China's key reading on manufacturing activity jumped in September from August, relieving concerns that growth in the world's second-largest economy is slowing down. China has been relied upon to pick up global demand as the U.S. economy remains sluggish.
Traders in the U.S. will get their own reading on domestic manufacturing activity later Friday. The report often sets an early tone for trading each month. Investors could be slightly more optimistic about the manufacturing data after a report Thursday showed manufacturing activity in the Chicago area rose in September.
Economists polled by Thomson Reuters forecast the Institute for Supply Management's manufacturing index fell to 54.5 last month from 56.3 in August. Any reading above 50 indicates expansion in the sector.

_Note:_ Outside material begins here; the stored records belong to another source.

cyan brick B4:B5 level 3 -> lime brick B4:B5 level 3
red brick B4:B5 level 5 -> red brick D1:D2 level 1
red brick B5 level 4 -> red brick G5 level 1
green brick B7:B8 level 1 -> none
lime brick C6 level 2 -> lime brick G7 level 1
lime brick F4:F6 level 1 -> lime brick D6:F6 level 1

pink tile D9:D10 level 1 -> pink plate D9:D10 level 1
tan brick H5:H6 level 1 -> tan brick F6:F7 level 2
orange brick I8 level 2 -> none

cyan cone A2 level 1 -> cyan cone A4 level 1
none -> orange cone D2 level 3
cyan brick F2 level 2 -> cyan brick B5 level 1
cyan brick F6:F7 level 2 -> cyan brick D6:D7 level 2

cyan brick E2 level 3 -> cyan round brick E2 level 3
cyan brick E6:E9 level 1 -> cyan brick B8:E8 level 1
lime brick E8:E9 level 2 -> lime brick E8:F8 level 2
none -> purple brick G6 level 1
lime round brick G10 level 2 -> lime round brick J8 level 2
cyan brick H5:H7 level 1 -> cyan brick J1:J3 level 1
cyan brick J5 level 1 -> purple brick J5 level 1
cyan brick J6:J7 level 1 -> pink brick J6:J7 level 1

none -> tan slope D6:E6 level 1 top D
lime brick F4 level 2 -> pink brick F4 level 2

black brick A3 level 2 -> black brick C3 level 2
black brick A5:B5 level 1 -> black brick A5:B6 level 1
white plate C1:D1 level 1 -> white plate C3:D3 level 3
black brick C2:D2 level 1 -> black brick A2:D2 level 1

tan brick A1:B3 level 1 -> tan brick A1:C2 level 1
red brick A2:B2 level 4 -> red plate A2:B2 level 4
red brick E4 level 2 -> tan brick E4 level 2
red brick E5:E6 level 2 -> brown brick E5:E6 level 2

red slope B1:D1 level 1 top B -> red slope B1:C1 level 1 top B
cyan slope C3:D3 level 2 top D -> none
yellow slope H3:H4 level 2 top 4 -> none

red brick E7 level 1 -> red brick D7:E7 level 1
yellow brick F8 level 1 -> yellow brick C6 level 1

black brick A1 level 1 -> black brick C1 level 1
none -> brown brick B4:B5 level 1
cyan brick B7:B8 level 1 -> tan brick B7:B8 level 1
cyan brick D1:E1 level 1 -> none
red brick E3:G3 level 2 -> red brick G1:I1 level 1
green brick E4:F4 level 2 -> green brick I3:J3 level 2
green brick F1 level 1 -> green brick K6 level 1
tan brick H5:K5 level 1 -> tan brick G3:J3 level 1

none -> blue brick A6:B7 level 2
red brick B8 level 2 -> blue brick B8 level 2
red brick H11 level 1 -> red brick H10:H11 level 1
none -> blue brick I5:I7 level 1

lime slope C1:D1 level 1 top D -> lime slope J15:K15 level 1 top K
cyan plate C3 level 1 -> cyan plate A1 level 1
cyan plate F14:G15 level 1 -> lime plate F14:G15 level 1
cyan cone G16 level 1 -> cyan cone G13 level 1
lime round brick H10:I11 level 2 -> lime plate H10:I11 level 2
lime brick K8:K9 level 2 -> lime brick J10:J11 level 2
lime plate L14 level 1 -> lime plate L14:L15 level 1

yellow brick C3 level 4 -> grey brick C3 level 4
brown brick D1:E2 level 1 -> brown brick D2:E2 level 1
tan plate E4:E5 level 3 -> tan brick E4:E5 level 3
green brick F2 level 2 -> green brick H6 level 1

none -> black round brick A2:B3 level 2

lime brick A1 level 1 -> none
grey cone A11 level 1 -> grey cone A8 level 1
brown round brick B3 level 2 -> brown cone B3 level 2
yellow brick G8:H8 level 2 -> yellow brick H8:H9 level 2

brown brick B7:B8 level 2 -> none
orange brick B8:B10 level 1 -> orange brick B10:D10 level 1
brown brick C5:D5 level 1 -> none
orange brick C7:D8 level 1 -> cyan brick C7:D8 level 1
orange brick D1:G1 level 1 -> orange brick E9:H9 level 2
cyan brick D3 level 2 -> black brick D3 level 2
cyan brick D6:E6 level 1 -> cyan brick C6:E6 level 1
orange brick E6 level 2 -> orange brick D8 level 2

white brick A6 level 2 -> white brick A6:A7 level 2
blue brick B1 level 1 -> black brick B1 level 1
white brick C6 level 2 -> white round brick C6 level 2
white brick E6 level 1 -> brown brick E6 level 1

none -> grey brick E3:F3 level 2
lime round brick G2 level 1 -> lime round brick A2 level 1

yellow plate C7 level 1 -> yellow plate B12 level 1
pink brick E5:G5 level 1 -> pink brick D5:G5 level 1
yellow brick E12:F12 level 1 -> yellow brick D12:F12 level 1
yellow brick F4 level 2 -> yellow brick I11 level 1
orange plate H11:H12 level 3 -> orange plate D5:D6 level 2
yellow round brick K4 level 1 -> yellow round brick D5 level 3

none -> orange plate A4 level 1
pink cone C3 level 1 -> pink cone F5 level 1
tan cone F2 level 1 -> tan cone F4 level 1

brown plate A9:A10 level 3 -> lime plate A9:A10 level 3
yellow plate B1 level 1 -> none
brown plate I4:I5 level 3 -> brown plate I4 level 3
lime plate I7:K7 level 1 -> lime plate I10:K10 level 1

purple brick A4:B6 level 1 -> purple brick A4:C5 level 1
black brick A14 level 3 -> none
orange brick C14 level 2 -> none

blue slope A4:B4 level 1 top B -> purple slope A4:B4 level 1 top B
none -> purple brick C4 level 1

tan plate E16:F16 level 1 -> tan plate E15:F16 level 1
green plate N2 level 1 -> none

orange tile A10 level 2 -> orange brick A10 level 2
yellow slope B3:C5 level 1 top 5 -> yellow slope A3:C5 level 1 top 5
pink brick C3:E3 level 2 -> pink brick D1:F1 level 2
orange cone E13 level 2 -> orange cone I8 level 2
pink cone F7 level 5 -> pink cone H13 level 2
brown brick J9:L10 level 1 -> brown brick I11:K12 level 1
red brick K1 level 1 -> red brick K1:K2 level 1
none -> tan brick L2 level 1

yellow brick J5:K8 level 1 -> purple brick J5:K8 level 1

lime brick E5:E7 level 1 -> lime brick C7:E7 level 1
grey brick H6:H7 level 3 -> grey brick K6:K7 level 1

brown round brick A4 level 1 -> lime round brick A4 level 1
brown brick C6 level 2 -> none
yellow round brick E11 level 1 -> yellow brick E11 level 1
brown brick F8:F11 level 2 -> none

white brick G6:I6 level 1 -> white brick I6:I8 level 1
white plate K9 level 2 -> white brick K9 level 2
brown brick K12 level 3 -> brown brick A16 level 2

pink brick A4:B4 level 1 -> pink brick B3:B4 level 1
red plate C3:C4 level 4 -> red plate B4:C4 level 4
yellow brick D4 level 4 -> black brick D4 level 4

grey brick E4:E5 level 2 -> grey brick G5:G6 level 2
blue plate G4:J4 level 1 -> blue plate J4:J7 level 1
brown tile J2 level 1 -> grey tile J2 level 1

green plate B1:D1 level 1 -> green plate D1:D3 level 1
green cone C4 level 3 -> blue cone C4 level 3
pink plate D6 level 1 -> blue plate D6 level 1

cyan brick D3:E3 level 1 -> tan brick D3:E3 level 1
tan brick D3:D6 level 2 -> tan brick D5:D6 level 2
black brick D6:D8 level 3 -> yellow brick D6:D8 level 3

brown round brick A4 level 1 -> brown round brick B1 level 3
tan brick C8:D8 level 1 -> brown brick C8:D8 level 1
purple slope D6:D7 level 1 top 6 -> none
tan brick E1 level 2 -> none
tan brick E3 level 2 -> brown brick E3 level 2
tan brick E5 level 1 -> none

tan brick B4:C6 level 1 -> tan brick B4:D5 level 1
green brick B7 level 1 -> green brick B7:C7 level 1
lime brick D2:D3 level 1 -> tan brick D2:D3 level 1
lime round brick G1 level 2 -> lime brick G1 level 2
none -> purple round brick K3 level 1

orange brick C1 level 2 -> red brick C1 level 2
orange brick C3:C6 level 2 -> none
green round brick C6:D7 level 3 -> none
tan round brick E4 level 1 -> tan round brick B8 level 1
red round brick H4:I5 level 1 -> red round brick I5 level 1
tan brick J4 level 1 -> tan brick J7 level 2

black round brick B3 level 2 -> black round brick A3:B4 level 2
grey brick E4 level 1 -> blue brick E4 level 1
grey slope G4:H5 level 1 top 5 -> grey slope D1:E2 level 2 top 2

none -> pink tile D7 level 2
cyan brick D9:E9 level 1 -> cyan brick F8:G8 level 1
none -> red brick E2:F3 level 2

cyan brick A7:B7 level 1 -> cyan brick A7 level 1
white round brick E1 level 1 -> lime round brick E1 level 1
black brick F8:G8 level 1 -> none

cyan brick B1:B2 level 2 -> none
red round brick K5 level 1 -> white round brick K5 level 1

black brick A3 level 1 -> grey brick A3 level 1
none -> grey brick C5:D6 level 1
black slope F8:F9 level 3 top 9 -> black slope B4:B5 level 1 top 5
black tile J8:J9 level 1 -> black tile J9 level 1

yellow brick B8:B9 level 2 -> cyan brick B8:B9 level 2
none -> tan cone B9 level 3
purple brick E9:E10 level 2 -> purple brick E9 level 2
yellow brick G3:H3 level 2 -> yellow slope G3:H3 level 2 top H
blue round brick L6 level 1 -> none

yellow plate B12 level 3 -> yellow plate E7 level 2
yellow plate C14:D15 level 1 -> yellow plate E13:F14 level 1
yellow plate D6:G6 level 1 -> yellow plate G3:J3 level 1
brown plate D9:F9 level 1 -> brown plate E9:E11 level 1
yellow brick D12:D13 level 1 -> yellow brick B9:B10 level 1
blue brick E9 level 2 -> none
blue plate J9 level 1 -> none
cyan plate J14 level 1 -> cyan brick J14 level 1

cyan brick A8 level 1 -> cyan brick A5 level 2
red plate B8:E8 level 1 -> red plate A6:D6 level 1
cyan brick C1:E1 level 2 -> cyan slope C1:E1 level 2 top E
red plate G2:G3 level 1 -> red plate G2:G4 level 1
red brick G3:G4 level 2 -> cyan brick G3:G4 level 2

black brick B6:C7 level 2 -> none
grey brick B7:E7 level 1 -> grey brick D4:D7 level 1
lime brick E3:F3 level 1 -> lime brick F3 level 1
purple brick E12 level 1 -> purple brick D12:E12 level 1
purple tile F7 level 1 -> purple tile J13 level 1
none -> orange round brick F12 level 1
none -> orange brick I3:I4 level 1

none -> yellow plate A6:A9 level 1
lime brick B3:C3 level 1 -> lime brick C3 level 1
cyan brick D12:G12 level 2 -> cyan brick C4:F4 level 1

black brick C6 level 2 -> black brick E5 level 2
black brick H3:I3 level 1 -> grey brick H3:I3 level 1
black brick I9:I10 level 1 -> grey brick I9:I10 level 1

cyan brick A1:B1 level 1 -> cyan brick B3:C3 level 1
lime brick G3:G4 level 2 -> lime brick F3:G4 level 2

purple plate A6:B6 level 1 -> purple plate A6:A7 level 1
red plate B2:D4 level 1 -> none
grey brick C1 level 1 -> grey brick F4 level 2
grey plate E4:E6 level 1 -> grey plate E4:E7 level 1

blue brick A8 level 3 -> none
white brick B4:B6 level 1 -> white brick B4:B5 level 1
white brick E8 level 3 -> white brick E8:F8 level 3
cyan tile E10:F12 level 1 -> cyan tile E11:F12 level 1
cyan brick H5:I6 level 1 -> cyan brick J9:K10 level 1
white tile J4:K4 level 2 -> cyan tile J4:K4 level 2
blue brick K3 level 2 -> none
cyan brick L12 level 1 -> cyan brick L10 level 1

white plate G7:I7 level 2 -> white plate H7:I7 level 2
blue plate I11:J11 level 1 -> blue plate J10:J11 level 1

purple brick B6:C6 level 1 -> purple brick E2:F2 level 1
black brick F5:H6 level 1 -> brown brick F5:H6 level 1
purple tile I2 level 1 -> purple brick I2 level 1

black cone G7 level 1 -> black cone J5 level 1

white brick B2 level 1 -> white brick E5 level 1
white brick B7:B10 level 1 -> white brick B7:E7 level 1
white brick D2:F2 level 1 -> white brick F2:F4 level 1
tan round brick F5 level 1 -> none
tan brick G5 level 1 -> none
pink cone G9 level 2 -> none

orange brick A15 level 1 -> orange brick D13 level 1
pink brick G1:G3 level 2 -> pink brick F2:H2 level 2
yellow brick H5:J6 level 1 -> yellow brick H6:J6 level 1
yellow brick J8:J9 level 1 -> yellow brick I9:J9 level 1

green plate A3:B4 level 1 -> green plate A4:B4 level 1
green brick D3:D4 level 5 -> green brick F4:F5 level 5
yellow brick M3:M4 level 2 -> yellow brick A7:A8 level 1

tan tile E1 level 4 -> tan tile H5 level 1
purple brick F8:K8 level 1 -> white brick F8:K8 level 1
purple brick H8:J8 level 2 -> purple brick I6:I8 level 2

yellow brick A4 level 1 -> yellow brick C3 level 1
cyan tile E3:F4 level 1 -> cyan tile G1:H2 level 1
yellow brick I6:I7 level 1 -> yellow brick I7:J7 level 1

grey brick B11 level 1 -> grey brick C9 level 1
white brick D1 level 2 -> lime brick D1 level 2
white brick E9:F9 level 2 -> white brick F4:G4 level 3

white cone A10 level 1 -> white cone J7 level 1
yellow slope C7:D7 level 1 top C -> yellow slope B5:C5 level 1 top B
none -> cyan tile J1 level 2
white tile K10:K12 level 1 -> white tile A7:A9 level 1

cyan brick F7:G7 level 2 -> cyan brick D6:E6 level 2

A much stronger than expected ISM report a month ago helped kick off a rally that drove stocks to their best September performance since 1939.
Ahead of the opening bell, Dow Jones industrial average futures rose 25, or 0.2 percent, to 10,748. Standard & Poor's 500 index futures rose 2.90, or 0.3 percent, to 1,139.60, while Nasdaq 100 index futures rose 5.75, or 0.3 percent, to 2,001.25.
Traders get plenty of other economic reports throughout the day that could sway trading on the first day of the fourth quarter.
Economists predict personal income and spending both rose 0.3 percent in August. The jump in spending would follow a 0.4 percent gain in July, indicating that maybe consumers are slowly returning to stores. An increase in consumer spending is considered vital for a strong recovery.
But those spending signals stand in conflict to the latest consumer sentiment survey, which is expected to show confidence is waning. Typically uncertain consumers will not increase their spending.
A final reading of the University of Michigan/Reuters consumer sentiment index is likely to indicate a drop in confidence last month.
In corporate news, Hewlett-Packard Co. shares dropped in pre-opening trading after the computer company named Leo Apotheker its new CEO. Shares fell 83 cents, or 2 percent, to $41.24.
Bond prices slipped and interest rates rose as investors moved into riskier assets. The yield on the 10-year Treasury note, which is a benchmark for interest rates on mortgages and other loans, rose to 2.53 percent from 2.51 percent late Thursday.
Overseas, China's Shanghai composite index jumped 1.7 percent, while Japan's Nikkei stock average rose 0.4 percent.
Britain's FTSE 100 rose 1 percent, Germany's DAX index gained 0.8 percent, and France's CAC-40 rose 0.6 percent.